Provided information

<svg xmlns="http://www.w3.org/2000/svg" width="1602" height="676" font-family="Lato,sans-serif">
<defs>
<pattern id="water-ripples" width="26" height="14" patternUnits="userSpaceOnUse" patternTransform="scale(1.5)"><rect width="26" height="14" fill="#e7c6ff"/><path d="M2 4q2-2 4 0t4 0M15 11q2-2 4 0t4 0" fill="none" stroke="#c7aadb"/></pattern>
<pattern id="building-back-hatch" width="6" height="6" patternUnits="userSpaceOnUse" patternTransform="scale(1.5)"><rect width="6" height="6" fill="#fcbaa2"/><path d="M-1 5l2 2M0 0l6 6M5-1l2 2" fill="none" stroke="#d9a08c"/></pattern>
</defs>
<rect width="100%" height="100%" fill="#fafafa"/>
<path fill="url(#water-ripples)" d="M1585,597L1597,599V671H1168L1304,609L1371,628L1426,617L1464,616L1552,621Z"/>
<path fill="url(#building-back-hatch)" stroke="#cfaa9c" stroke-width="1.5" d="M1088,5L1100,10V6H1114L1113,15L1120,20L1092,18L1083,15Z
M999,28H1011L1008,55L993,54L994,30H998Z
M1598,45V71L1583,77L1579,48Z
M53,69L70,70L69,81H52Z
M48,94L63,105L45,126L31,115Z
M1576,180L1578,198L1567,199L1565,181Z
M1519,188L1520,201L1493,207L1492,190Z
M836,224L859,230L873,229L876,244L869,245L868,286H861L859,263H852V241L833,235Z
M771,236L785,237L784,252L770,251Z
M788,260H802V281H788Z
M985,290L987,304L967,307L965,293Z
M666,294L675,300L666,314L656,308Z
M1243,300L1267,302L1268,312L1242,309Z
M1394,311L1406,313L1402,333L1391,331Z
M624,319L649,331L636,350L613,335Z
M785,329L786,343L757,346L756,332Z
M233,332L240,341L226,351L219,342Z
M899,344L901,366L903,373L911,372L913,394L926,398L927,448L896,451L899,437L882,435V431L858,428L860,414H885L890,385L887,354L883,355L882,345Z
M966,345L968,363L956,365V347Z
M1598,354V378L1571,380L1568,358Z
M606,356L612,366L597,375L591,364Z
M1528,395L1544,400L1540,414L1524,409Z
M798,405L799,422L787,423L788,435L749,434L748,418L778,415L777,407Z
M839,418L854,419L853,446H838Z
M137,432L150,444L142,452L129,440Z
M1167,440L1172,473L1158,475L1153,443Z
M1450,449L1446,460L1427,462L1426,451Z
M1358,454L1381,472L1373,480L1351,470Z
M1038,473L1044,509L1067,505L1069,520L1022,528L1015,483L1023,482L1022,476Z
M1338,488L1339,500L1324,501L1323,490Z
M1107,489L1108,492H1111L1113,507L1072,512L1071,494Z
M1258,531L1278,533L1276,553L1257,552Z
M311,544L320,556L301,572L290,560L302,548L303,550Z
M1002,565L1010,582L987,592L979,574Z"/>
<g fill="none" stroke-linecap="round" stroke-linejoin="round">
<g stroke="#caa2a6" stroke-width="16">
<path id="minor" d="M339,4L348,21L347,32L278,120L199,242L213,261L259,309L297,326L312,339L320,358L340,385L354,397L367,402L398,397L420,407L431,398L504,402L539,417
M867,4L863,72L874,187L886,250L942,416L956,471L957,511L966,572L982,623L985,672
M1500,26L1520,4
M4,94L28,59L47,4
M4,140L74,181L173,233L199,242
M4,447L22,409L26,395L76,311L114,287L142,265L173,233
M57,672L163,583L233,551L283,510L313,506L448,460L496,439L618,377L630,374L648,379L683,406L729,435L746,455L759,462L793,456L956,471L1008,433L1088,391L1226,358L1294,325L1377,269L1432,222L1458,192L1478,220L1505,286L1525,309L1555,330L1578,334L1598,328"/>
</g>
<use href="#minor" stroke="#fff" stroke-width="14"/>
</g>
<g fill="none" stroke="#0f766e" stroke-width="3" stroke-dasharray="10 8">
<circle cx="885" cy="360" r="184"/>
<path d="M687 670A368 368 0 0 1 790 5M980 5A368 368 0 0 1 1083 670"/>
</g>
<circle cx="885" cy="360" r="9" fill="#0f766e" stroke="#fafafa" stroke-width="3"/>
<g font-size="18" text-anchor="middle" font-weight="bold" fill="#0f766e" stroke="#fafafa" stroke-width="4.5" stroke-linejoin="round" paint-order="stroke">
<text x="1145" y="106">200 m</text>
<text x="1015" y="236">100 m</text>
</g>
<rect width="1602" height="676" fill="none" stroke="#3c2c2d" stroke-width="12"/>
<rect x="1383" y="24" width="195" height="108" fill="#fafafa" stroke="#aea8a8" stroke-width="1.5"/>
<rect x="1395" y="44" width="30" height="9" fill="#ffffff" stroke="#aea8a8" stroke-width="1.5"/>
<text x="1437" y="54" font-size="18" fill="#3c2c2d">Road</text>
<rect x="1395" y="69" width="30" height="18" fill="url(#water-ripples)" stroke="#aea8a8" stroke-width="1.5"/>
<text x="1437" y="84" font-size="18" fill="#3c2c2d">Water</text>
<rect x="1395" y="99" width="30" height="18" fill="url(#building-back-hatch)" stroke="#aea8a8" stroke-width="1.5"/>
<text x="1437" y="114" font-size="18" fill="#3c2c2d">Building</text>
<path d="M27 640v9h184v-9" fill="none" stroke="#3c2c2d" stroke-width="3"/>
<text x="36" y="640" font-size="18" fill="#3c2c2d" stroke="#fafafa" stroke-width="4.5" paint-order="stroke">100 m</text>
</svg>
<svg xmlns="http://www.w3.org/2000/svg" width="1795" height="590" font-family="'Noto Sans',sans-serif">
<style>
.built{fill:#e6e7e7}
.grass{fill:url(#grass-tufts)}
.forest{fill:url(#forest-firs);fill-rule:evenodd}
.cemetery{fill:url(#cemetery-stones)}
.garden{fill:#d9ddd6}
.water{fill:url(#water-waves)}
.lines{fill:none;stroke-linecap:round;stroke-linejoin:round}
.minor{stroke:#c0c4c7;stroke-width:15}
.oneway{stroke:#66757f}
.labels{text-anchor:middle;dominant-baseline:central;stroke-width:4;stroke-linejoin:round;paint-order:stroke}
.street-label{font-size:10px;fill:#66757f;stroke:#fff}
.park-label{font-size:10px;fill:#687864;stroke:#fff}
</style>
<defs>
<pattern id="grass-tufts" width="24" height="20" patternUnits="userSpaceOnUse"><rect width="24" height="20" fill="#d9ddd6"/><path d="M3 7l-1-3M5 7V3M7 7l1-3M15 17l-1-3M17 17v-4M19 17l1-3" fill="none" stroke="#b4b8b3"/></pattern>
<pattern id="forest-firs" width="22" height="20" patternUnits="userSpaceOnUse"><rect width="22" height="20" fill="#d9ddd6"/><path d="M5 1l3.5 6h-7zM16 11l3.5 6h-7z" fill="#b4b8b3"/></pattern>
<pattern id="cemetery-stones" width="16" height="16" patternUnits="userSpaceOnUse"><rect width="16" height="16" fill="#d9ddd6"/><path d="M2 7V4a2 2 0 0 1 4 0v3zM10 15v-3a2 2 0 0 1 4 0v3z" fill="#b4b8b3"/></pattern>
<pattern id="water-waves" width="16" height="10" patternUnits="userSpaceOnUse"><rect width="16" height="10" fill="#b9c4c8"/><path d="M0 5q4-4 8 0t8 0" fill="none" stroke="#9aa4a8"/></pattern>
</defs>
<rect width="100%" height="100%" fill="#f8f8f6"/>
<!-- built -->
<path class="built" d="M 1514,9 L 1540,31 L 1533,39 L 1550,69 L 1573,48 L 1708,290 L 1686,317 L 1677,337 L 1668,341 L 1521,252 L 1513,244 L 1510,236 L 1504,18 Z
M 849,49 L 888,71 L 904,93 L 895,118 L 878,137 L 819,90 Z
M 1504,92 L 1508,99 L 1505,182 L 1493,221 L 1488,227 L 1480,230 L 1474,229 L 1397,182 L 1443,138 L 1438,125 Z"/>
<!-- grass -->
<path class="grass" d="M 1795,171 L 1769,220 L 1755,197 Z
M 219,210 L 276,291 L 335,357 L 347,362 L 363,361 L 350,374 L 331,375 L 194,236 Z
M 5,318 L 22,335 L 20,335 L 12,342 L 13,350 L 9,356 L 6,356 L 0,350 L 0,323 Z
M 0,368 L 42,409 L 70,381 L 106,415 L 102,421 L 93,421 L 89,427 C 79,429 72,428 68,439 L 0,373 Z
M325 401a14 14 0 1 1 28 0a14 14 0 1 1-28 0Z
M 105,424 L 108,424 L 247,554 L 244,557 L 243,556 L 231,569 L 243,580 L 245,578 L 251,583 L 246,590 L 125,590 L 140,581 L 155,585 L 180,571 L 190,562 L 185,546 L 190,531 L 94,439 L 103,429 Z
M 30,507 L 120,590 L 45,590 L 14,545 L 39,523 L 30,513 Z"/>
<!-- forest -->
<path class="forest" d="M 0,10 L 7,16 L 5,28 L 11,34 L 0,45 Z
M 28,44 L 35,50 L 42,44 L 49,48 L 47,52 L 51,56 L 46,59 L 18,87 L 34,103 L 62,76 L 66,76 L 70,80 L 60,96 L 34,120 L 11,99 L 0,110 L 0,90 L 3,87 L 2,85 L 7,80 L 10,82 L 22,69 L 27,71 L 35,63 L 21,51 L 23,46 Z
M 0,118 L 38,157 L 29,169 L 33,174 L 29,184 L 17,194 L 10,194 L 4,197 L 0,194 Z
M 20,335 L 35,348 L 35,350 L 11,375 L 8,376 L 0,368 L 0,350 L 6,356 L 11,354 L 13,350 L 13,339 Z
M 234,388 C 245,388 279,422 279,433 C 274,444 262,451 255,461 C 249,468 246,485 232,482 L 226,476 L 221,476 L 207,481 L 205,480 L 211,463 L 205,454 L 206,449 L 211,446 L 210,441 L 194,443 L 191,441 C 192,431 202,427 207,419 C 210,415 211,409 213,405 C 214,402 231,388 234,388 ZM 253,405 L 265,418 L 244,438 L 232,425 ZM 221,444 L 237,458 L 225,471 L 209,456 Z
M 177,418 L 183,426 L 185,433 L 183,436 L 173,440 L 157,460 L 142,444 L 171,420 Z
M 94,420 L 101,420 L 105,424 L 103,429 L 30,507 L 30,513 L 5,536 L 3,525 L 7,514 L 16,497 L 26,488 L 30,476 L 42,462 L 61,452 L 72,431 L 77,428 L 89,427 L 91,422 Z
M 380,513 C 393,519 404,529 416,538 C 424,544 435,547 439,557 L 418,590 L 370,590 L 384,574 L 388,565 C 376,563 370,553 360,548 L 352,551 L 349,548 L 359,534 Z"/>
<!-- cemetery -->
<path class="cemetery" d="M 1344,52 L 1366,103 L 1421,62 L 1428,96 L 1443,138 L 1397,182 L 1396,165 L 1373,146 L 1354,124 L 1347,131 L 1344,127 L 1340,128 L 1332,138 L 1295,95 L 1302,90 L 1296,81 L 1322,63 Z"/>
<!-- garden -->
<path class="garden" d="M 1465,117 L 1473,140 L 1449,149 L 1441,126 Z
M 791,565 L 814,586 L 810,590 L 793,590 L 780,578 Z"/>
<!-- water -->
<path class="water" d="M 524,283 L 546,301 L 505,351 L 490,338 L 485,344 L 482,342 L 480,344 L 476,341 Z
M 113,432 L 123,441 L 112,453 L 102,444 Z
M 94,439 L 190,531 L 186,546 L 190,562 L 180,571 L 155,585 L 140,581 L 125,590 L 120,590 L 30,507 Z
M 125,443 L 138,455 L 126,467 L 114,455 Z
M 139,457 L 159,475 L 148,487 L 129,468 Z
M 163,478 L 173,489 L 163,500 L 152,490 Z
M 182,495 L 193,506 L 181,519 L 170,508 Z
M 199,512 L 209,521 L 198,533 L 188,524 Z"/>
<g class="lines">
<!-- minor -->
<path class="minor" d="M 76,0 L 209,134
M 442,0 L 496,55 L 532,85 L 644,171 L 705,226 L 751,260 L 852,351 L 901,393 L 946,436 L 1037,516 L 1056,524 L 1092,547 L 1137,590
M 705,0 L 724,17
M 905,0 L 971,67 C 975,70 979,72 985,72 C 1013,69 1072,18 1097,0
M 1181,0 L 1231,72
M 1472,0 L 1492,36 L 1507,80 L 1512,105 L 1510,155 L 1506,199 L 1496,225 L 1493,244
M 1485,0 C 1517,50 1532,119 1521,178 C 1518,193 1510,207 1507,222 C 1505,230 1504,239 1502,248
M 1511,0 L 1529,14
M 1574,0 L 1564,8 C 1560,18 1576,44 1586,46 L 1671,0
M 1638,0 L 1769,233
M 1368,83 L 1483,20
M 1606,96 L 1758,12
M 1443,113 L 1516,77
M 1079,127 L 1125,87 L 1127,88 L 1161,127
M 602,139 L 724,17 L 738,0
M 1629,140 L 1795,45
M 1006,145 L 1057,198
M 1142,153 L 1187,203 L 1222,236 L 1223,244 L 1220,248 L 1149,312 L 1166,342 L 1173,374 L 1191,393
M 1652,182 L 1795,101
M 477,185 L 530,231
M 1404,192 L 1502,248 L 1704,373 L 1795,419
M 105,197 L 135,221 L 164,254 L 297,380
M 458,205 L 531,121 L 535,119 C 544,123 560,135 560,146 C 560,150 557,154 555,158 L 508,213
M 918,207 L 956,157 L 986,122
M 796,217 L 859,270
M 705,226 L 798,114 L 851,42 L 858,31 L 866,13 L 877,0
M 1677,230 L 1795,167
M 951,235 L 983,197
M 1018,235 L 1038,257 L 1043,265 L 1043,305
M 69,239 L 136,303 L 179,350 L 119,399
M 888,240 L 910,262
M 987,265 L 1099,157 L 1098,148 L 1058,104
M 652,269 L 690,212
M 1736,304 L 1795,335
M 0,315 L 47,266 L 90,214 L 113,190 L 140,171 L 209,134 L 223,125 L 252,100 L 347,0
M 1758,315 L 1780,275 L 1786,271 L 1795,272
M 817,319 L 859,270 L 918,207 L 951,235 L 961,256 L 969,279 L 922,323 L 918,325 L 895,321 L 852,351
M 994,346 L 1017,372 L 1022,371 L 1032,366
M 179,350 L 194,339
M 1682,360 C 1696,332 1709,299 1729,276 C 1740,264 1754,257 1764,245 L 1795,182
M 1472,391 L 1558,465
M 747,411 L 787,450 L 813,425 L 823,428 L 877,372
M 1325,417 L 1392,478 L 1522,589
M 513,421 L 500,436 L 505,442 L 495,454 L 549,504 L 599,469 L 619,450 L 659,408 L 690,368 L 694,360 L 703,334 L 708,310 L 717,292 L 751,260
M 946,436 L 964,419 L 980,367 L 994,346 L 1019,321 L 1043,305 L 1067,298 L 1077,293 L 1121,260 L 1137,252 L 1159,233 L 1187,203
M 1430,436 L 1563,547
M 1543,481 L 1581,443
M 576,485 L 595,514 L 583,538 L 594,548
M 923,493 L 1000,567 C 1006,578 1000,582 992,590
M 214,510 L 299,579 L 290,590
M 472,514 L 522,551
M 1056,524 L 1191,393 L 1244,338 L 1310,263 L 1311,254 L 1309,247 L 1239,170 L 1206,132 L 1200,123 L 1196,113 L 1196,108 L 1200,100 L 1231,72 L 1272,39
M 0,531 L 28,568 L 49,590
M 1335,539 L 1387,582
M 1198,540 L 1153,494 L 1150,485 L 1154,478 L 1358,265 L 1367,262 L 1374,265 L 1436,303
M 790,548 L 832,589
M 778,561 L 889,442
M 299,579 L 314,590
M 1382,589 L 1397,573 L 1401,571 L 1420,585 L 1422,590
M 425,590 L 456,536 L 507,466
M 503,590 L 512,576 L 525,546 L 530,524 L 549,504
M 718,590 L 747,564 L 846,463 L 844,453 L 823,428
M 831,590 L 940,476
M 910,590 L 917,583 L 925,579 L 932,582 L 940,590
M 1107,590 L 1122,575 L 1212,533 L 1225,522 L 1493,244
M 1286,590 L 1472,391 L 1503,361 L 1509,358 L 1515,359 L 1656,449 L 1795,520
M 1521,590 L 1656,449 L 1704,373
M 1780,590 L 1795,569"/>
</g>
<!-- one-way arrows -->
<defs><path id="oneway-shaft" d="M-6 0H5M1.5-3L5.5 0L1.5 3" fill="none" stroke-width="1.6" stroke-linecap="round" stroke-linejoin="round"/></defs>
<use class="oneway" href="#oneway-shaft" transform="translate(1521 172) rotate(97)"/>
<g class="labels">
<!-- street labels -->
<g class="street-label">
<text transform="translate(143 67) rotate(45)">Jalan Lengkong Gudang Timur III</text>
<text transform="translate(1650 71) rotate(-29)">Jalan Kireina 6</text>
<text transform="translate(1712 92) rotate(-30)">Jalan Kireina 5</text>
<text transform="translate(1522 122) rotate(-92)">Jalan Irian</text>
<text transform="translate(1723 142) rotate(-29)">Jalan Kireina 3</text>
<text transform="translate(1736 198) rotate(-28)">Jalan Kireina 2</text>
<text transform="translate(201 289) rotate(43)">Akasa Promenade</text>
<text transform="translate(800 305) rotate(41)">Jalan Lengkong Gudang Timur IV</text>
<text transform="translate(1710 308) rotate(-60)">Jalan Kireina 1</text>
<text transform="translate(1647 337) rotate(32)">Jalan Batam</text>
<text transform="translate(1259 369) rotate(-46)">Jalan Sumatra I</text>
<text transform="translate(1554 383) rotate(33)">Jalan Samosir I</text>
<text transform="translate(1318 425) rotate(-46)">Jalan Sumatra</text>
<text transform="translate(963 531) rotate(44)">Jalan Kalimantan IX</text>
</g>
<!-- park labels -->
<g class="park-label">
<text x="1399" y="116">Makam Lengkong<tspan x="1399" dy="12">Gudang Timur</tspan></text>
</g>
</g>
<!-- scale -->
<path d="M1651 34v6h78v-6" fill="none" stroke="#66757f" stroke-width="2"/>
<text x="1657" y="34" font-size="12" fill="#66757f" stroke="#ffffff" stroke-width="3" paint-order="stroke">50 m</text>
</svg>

Assignment
Write out every line of the listing that holds the word "lines".

Answer box
.lines{fill:none;stroke-linecap:round;stroke-linejoin:round}
<g class="lines">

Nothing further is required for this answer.